If my childhood self could see me now, he'd shake his head ruefully and wonder what happened to my taste buds (then he'd return to a bowl of Stouffer's macaroni and cheese and savor all the brown bits along the edges, ignoring the spinach on the side). But there's no denying the fact that my adult self loves healthy, vitamin-rich winter greens, especially kale. On the healthy-green scale, it's not as good as spinach. But when I cook kale with sliced garlic, fruity olive oil, and a squeeze of lemon juice to finish, I'm in heaven. The flavor is bracingly simple and restorative.
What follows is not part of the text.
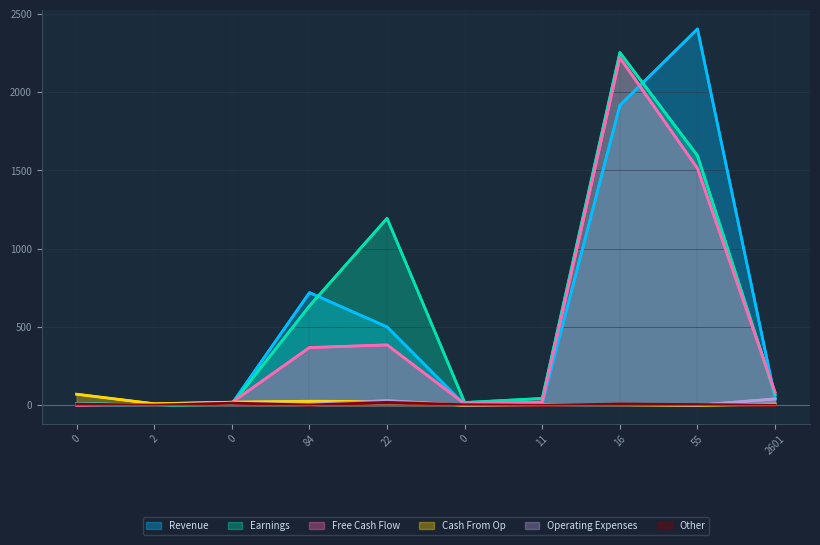

How many lines are shown in the chart?

6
Since winter greens paradoxically first become available in August, when the deep, warm, braised flavor isn't always what I'm after, I worked the kale into a lighter pasta. The technique is the same—a slow braise with olive oil and the moisture that clings to the leaves from washing—and I took a cue from a post on Orangette to add chickpeas for a bit of protein. Toasted pine nuts scattered on top, with a bit of grated Parmesan, and dinner was served.
Kale and Chickpea Pasta
- 1 1/2 pounds chard, kale, collard, or other winter greens
- 3 tablespoons olive oil
- 2 large cloves garlic, minced
- 1/2 medium yellow or red onion, minced
- 1 can chickpeas (15-ounce), drained and rinsed
- Juice of half a lemon
- 1 pound farfalle or other short pasta
- 1/4 cup pine nuts, toasted
- Parmesan cheese to taste
Lay the greens flat on a cutting board and cut away the ribs from the leaves, then stack the leaves and slice crosswise into thin ribbons. Transfer to a colander and rinse well. Discard the ribs.
In a large skillet with a cover, heat the olive oil over medium heat. Add the garlic and onion and cook gently until the onion is soft and beginning to turn golden. Add the chickpeas and cook for an additional minute, then add the greens, in batches if necessary as it wilts, stirring often. There should be ample moisture clinging to the leaves to allow them to steam slightly. Once all the greens are added, cover, turn the heat to very low, and allow to gently wilt into tenderness, 15 to 20 minutes. Season to taste with salt and stir in the lemon juice off the heat.
In the meantime, bring a large pot of salty water to boil and cook the pasta until al dente. Reserve 1 cup of pasta cooking water.
Combine the greens and pasta and stir to combine, adding pasta water or olive oil and tossing as needed to keep the dish moist and saucy. Top with pine nuts and serve with Parmesan cheese.